Aviadando para construção de uma Pedagogia da Libertação assim como ensinou Paulo Freire!

Diante da proibição da exposição queer no Santander; diante da tentativa judicial de repatologização da homossexualidade no Distrito Federal; diante dos absurdos ditos pelo vereador Ronaldo Cancão na tribuna da Câmara Municipal de Petrolina, é cada vez mais urgentes posicionamentos que venham dos/as LGBTs. Com isso, aproveitando o aniversário do grande professor Paulo Freire, venho nesse curto artigo refletir sobre a Pedagogia do Oprimido e sua contribuição na promoção da libertação dos/as sujeitos/as LGBTs.

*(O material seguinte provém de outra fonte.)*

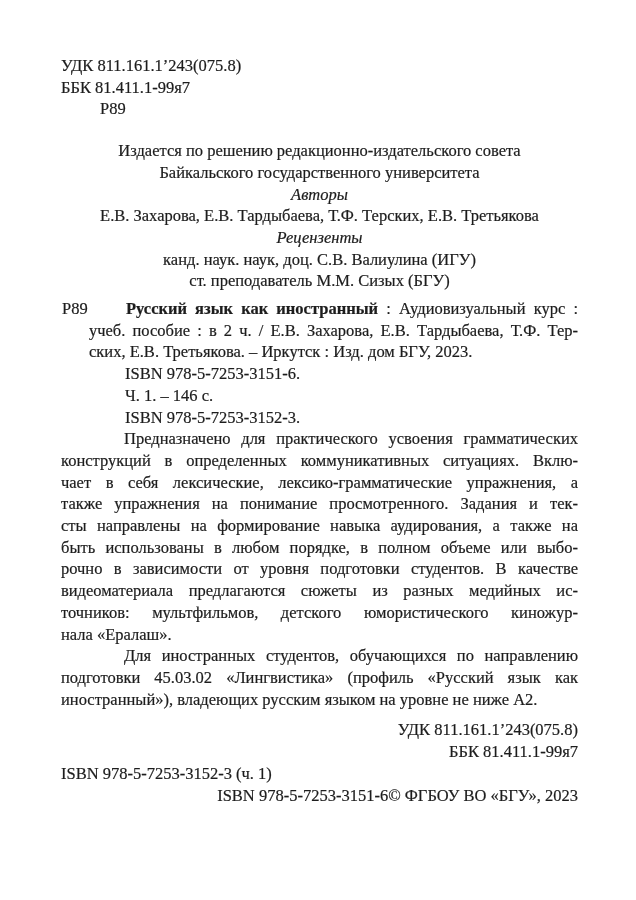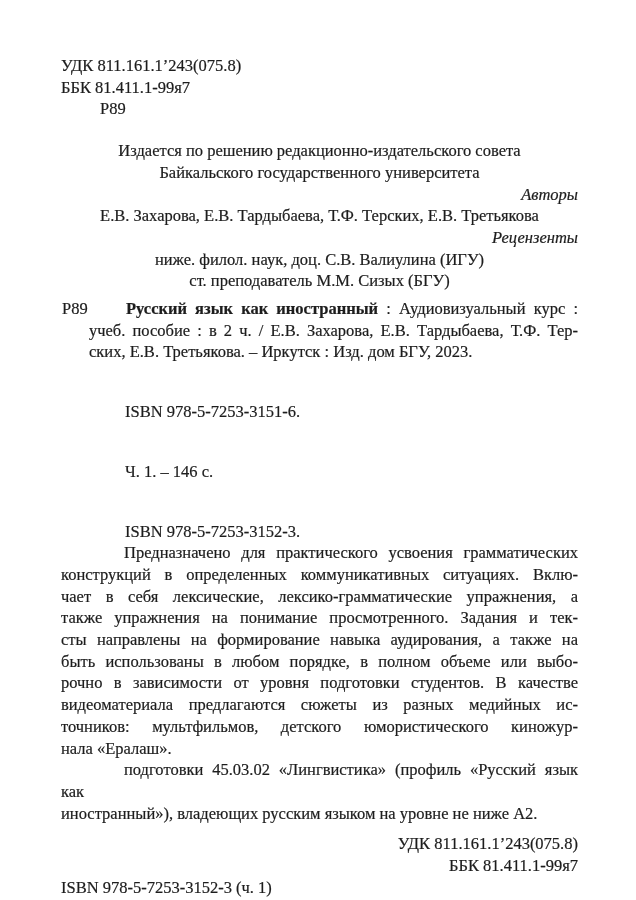--- a/index.html
+++ b/index.html
@@ -15,52 +15,52 @@
     color: #1d1d1d;
     -webkit-text-stroke: 0.2px currentColor;
   }
   .line { min-height: 21.7px; white-space: pre-wrap; }
   .just { text-align: justify; text-align-last: justify; }
   
   .top-block { text-align: left; }
   .top-block .sign-line { padding-left: 39px; }
   
   .center-block { text-align: center; margin-top: 20px; }
-  .it { font-style: italic; text-align: right; }
+  .it { font-style: italic; }
   
   .catalog { margin-top: 6px; margin-left: 28px; }
   .catalog .l1 { position: relative; padding-left: 37px; }
   .catalog .auth-sign { position: absolute; left: -27px; top: 0; }
-  .catalog .ind { padding-left: 36px; margin-top: 38px; }
+  .catalog .ind { padding-left: 36px; }
   .b { font-weight: bold; }
   
   .para .line:first-child { text-indent: 63px; }
   
   .udk-right { text-align: right; margin-top: 9px; }
   
-  .bottom .row { display: flex; justify-content: center; }
+  .bottom .row { display: flex; justify-content: flex-end; }
 </style>
 </head>
 <body>
 
 <div class="page">
 
   <div class="top-block">
     <div class="line">УДК 811.161.1’243(075.8)</div>
     <div class="line">ББК 81.411.1-99я7</div>
     <div class="line sign-line">Р89</div>
   </div>
 
   <div class="center-block">
     <div class="line">Издается по решению редакционно-издательского совета</div>
     <div class="line">Байкальского государственного университета</div>
     <div class="line it">Авторы</div>
     <div class="line">Е.В. Захарова, Е.В. Тардыбаева, Т.Ф. Терских, Е.В. Третьякова</div>
     <div class="line it">Рецензенты</div>
-    <div class="line">ниже. филол. наук, доц. С.В. Валиулина (ИГУ)</div>
+    <div class="line">канд. наук. наук, доц. С.В. Валиулина (ИГУ)</div>
     <div class="line">ст. преподаватель М.М. Сизых (БГУ)</div>
   </div>
 
   <div class="catalog">
     <div class="line l1 just"><span class="auth-sign">Р89</span><span class="b">Русский язык как иностранный</span><span> : Аудиовизуальный курс :</span></div>
     <div class="line just">учеб. пособие : в 2 ч. / Е.В. Захарова, Е.В. Тардыбаева, Т.Ф. Тер-</div>
     <div class="line">ских, Е.В. Третьякова. – Иркутск : Изд. дом БГУ, 2023.</div>
     <div class="line ind">ISBN 978-5-7253-3151-6.</div>
     <div class="line ind">Ч. 1. – 146 с.</div>
     <div class="line ind">ISBN 978-5-7253-3152-3.</div>
@@ -73,20 +73,21 @@
       <div class="line just">также упражнения на понимание просмотренного. Задания и тек-</div>
       <div class="line just">сты направлены на формирование навыка аудирования, а также на</div>
       <div class="line just">быть использованы в любом порядке, в полном объеме или выбо-</div>
       <div class="line just">рочно в зависимости от уровня подготовки студентов. В качестве</div>
       <div class="line just">видеоматериала предлагаются сюжеты из разных медийных ис-</div>
       <div class="line just">точников: мультфильмов, детского юмористического киножур-</div>
       <div class="line">нала «Ералаш».</div>
     </div>
 
   <div class="para">
+      <div class="line just">Для иностранных студентов, обучающихся по направлению</div>
       <div class="line just">подготовки 45.03.02 «Лингвистика» (профиль «Русский язык как</div>
       <div class="line">иностранный»), владеющих русским языком на уровне не ниже А2.</div>
     </div>
 
   <div class="udk-right">
     <div class="line">УДК 811.161.1’243(075.8)</div>
     <div class="line">ББК 81.411.1-99я7</div>
   </div>
 
   <div class="bottom">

Em uma de suas ultimas entrevistas Freire, encantado com o Movimento dos Sem Terras (MST), fala da necessidade de por todos/as os/as oprimidos/as em marcha. Ressaltando assim a importância dos novos movimentos sociais, e, com isso, nos apontando para a necessidade de constituição da marcha daqueles/as que querem amar e são impedidos. Sem fazer referência direta à sigla LGBT ele nos reconhece oprimidos/as pela lógica de desumanização instaurada por essa sociedade capitalista.

Segundo o nosso educador só os/as oprimidos/as são capazes de produzir a pedagogia de sua libertação, no entanto é necessário reconhecer-se enquanto oprimido/a. Precisamos então, no momento do contato com o outro(opressor), desestabilizar os nossos sistemas de verdades exógenos, que dizem sobre nós, mas não por nós. Assim podemos construir relações sociais que não se orientem por posturas eugênicas, que não busque a homogeneização dos indivíduos, não suprimindo físico e simbolicamente as diversidades de formas de ser no mundo. Não almejando assim um suposto modo melhor de ser, contribuindo para o exercício da vocação humana de ser mais, e com isso melhor/ando no mundo. Ser mais na descoberta da particularidade da sua existência, assim como nos ensinou Paulo Freire.

As identidades são lugares em movimento, em disputa, que se re/faz na/pela representação. Nesse sentido é que precisamos fazer o movimento em direção à humanização dos sujeitos gays, erigindo identidades que emanam desses corpos de formaautônomas, livres das violências disciplinares instituídas pelas identidades que se fizeram centros hegemônicos e reguladores. Ao fazermos isso acabamos por humanizar também os não gays, pois estes são desafiados a se repensarem humanos.

O movimento LGBT se insere naquilo que Paulo Freire chamou de busca da vocação humana. Haja vista que, o ser deve forjar-se na ruptura do parecer, pois parecer é parecer com o opressor. Na busca do ser mais, nossa verdadeira vocação humana, nos fazemos humanos. Pois tal vocação só pode ser exercida no exercício de humanização do outro, ser sendo com o outro. Aviadar-seé então nos permitir aprender na desestabilização das identidades, isso que se faz nas disputas politica de representação.

O grande problema está em como poderão os oprimidos, que “hospedam” o opressor em si, participar da elaboração, como seres duplos, inautênticos, da pedagogia de sua libertação. Somente na medida em que se descubram o “hospedeiro” do opressor poderão contribuir para o partejamento de sua pedagogia libertadora (FREIRE, 2011).

Assim sendo, o aviadamento pressupõe o rompimento com os modos corretos de ser. Extirpando assim o complexo da opressão, provocando a descoberta do hospedeiro que faz com que o oprimido pareça ser o que não si é, ser não sendo.

Segundo essa perspectiva, por meio de atos de violência, os sujeitos gays podem ser coagidos a não existir enquanto possibilidade no mundo, limitando-se a parecer ser hétero. Uma espécie de interdição dos espíritos, do ser, do corpo, do pensamento. A verdadeira vocação humana, o ser mais, é impossibilitada de se realizar devido à naturalização dos lugares e não lugares identitários que nos colonizam com sentimento de ser menos, de ser defeituoso, de ser patológico. E, com isso, vivemos uma hierarquização dos/as diferentes sujeitos/as.

Esses processos hierarquizadores se manifestam de diferentes formas, atingem os/as diferentes sujeitos/asc om potência de violência também diferente. A bicha pão com ovo, a biba, a pocpoc, a pintosa, a afetada, são as que mais sofrem com as agressões que se instituem por meio da hierarquização social. Seus corpos carregam inscrições de feminilidades não aceitas pelas normas morais machistas vigentes, e assim são submetidos aos processos disciplinadores que se fazem sobre a égide de muita violência.

 

FREIRE. Pedagogia do Oprimido. Rio de Janeiro: Paz e Terra, 2011.